Au bureau Licour me remet une lettre de ma chère mère et un colis annoncé qui vient d’arriver. Je suis tout heureux d’y découvrir quelques friandises et en particulier un portefeuille très beau en remplacement du mien tout usagé. Ma mère me parle qu’elle possède chez elle un charmant monsieur, lieutenant Davion, chef de convois automobiles avec qui elle converse longuement le soir et qui lui fait oublier un peu les tristesses de l’heure présente. Cette lettre me fait grand bien.

Gaiement je pars donc avec Lannoy à Charmontois-le-Roi après avoir recommandé aux cuisiniers de faire un repas digne d’eux. En route nous disons qu’il faudra songer à saluer un de ces temps la famille Adam qui peut croire que nous l’oublions. Chez La Plotte la cuisine est remplie. Marie est à la place d’honneur et bois sec. Il est des plus intéressants ce vieux brave. À peine rentrés le fou rire nous prend, il ne nous quittera plus jusqu’au coucher.

Nous passons 2 heures des plus agréables. Sur les instances de mes camarades et des gendarmes, j’attaque une chansonnette. C’est la première fois que je chante depuis la mort de Carpentier. Enfin gaiement toujours nous rentrons chez nous.

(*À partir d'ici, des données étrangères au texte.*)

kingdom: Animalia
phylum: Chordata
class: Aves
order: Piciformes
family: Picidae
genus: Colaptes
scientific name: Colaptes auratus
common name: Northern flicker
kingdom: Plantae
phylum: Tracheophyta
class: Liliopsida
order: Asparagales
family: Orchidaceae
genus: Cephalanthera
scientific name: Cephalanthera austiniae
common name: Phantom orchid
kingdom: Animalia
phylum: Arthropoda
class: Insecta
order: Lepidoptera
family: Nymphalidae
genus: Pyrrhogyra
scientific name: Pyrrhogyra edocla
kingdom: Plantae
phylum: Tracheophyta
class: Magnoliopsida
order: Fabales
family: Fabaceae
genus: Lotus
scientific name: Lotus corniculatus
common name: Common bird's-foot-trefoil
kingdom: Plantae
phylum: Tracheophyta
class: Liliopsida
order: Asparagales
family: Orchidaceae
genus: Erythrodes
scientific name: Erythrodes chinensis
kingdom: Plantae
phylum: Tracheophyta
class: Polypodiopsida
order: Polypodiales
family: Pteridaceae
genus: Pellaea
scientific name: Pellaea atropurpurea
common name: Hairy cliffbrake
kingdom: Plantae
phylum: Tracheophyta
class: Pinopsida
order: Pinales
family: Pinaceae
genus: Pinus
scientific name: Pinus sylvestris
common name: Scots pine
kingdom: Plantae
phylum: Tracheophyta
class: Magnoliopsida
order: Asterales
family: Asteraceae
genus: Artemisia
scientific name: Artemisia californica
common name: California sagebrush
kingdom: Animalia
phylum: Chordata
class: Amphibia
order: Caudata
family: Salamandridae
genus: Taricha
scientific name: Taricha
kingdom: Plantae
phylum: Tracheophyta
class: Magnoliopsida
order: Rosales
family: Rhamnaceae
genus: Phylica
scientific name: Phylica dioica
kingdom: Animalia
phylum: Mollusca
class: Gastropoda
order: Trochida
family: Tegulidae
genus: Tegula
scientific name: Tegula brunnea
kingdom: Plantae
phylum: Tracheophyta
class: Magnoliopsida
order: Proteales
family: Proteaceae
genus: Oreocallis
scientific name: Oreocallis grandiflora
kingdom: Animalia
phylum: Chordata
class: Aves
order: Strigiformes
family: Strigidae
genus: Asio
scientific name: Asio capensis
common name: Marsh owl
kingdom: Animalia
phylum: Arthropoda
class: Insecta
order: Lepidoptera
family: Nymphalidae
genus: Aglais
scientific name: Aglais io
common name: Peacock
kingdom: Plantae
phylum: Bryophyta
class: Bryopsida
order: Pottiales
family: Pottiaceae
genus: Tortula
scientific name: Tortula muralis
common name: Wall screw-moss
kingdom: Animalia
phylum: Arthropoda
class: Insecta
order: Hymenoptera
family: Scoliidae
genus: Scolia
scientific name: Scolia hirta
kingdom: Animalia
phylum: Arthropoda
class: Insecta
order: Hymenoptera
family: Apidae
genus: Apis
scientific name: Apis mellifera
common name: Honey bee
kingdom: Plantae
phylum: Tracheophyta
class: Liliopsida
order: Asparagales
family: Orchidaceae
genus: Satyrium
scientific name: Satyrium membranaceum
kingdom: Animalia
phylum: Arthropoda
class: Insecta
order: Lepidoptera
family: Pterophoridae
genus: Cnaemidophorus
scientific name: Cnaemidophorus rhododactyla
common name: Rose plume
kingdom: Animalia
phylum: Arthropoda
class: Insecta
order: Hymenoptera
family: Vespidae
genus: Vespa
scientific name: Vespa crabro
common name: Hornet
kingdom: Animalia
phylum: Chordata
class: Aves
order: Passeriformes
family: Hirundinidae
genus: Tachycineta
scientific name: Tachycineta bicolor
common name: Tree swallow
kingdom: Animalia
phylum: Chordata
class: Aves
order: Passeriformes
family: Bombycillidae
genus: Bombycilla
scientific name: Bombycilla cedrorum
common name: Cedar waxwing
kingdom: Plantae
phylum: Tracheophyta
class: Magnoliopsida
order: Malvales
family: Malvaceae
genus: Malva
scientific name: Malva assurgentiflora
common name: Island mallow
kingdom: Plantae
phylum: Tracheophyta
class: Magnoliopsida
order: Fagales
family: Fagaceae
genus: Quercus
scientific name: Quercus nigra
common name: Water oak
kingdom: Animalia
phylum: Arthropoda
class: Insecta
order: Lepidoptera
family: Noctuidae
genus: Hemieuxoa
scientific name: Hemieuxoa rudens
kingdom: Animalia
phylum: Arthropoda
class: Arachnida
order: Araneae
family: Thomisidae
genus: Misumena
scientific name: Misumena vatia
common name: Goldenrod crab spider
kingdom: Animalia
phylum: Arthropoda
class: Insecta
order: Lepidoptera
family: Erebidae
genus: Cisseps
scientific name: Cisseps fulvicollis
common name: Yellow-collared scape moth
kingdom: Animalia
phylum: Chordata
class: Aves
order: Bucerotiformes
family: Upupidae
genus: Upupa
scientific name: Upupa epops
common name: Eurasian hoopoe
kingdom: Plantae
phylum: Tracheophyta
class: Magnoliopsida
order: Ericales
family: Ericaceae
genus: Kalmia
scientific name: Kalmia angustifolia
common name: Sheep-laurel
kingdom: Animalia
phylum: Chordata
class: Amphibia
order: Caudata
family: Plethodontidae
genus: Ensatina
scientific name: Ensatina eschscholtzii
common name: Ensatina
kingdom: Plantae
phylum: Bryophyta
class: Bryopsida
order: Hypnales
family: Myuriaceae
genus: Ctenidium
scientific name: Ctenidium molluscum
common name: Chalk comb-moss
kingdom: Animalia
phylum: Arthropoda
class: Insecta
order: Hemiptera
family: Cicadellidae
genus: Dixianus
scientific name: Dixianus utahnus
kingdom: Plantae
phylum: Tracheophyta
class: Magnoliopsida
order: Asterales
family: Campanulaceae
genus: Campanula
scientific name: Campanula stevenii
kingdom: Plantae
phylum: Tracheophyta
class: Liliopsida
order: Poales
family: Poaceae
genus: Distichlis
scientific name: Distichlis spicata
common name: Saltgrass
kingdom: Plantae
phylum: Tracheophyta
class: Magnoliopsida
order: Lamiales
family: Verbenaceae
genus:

En route Culine rencontre un de ses amis, sergent du génie. Pris d’une affection sans bornes, Culine l’embrasse et veut à tout prix qu’il l’accompagne à table. Nous avons donc de ce fait deux invités et Culine déclare noblement que « plus on est de… fous plus on… on rigole » et en effet on rit de bon cœur.

Nous nous mettons donc à table. Cette séance est indescriptible. Ce qu’il y a de vrai c’est que nous sommes en gaieté et qu’à 11 heures Culine et Marie était reconduits par Cattelot et moi, car on craignait un peu pour la faiblesse de leur vue. Quant à Maxime il rentre gaillard en se moquant des deux malheureux : il oublie il y a deux jours il me demandait l’hospitalité. Lannoy est rouge comme un coq et nous avons toutes les peines du monde à le décider à aller se coucher. Quant à Jamesse, je le trouve dans mon lit à mon retour : ce soir il a oublié son gîte à Charmontois-le-Roi.

Je me couche, il est minuit. La table est un vrai champ de bataille. Nous avons vécu une séance mémorable et notre bourse s’est allégée de quelques sous.